The just-concluded elections in Pakistan are a watershed moment. The people have openly defied the powerful military establishment to vote for Imran Khan even though he has been jailed, his party’s election symbol taken away and his candidates forced to contest as independents. Common people facing untold suffering with the prices of essential food items, power and cooking gas spiraling through the roof in a country where headline inflation is touching 30 per cent, have spoken against the all-pervasive military and its political co-conspirators.

Despite the fear and intimidation, people turned the elections into a moment of resistance to cast their vote for independents backed by Imran Khan’s Pakistan Tahreek-e-Insaf (PTI). They now form the largest bloc of 101 seats in Pakistan’s National Assembly. Nawaz Sharif’s PML-N could secure 75 seats while the Pakistan People’s Party (PPP) of the Bhutto-Zardari clan has won 54 seats. The Muttahida Qaumi Movement (MQM) has got 17 seats. It was, as the social media have termed it, a “century scored without a bat”, the reference being to Khan’s election symbol, the cricket bat, that was denied to its candidates.
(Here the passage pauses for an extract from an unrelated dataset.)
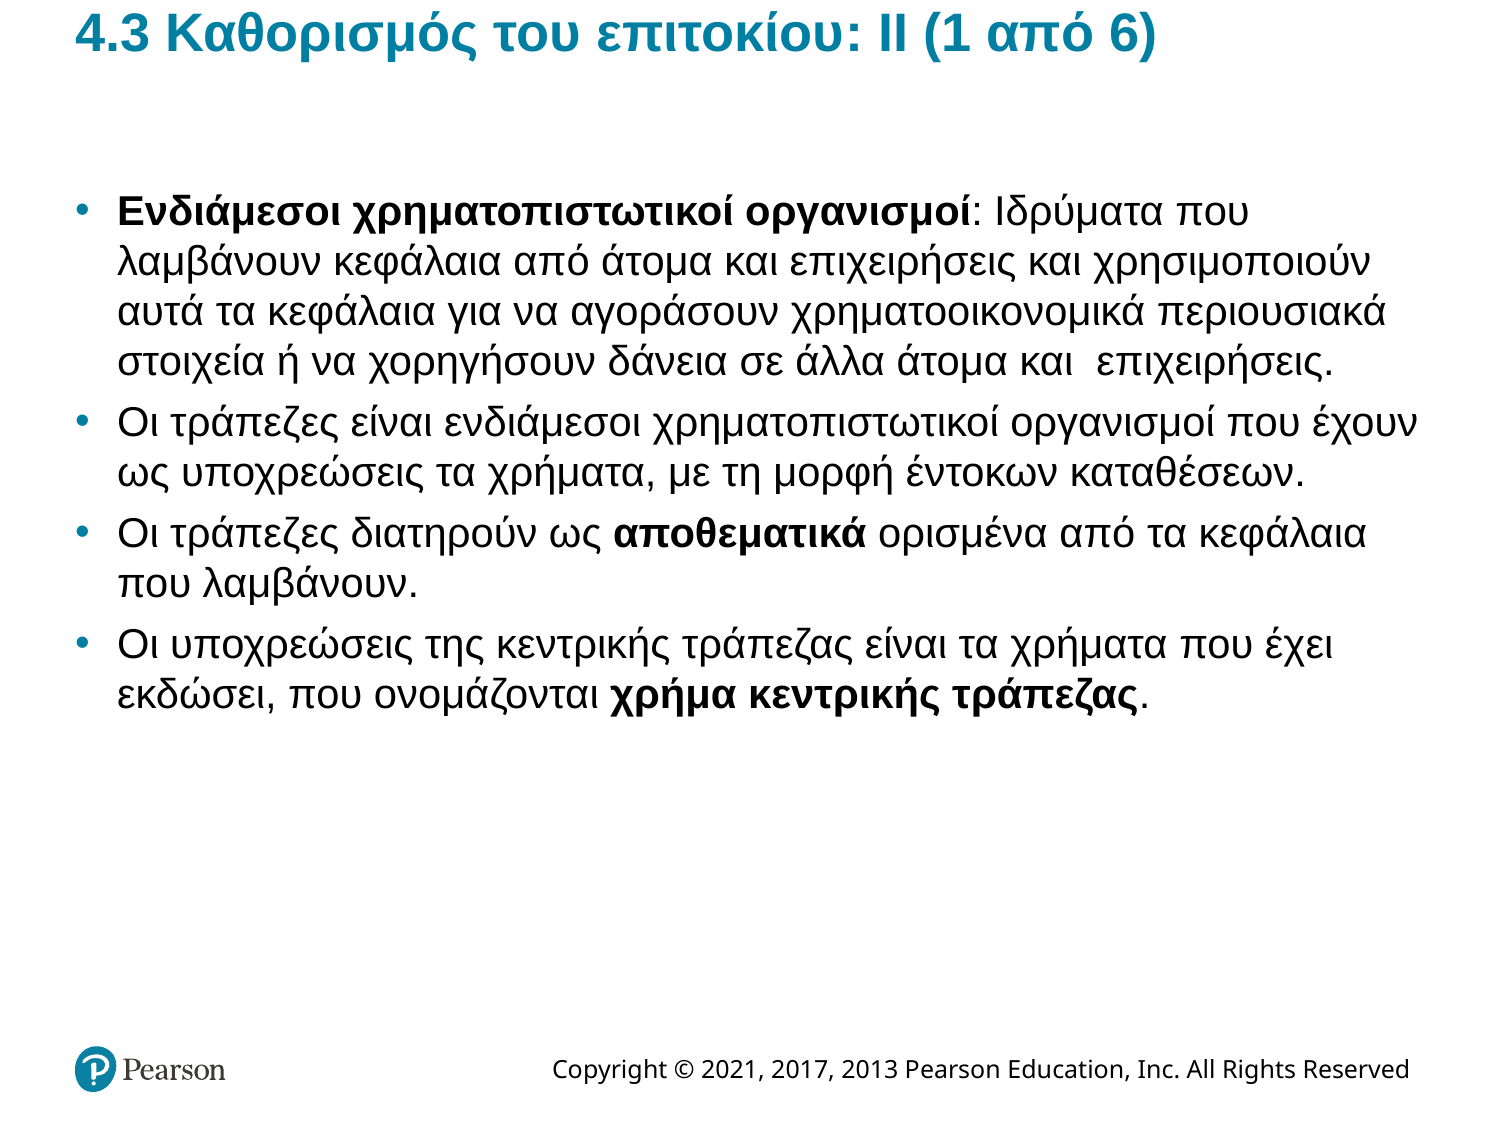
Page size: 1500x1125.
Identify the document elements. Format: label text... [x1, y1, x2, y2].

text_box 4.3 Καθορισμός του επιτοκίου: ΙΙ (1 από 6) [74, 0, 1425, 63]
list Ενδιάμεσοι χρηματοπιστωτικοί οργανισμοί: Ιδρύματα που λαμβάνουν κεφάλαια από άτομα και επιχειρήσεις και χρησιμοποιούν αυτά τα κεφάλαια για να αγοράσουν χρηματοοικονομικά περιουσιακά στοιχεία ή να χορηγήσουν δάνεια σε άλλα άτομα και επιχειρήσεις. Οι τράπεζες είναι ενδιάμεσοι χρηματοπιστωτικοί οργανισμοί που έχουν ως υποχρεώσεις τα χρήματα, με τη μορφή έντοκων καταθέσεων. Οι τράπεζες διατηρούν ως αποθεματικά ορισμένα από τα κεφάλαια που λαμβάνουν. Οι υποχρεώσεις της κεντρικής τράπεζας είναι τα χρήματα που έχει εκδώσει, που ονομάζονται χρήμα κεντρικής τράπεζας. [75, 183, 1425, 700]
The election has started a popular discourse where even the pro-establishment media channels and outfits are openly discussing the military’s pernicious role in public life.

But such is the military’s stranglehold over the Pakistani State that despite the voters’ clear preference for Imran Khan’s candidates, they may end up being the only bloc that would be kept out of government formation. Emerging from the ignominy of exile and multiple corruption charges which the military helped him ward off, former Prime Minister Nawaz Sharif has called all parties, except the independent bloc, to come together to form a coalition government. Negotiations have begun with the PPP, which has apparently demanded the PM’s post for Bilawal Bhutto and major ministerial portfolios in exchange for their support. With the MQM, the PML-N already seems to have reached an “in-principle agreement” to work together in the future government. These efforts have the backing of the Army Chief General Asif Munir who has issued an open call supporting the formation of a “unified government of all democratic forces imbibed with national purpose”.

Simultaneously, attempts are afoot to scatter the independent bloc with Election Commission of Pakistan (ECP) allowing them three days’ time to join a party post issuance of a notification. The idea is that the lure of ministerial portfolios and other perks besides other pressures being brought on them would cause disarray in the largest block of independents. The wiser course for the ECP is to allow the PTI independents to hold internal elections and regain their symbol so that they can enter the Assembly as a unit. Subverting a popular mandate by blocking the largest elected bloc is hardly the way towards future political stability in a country wrecked by economic crisis.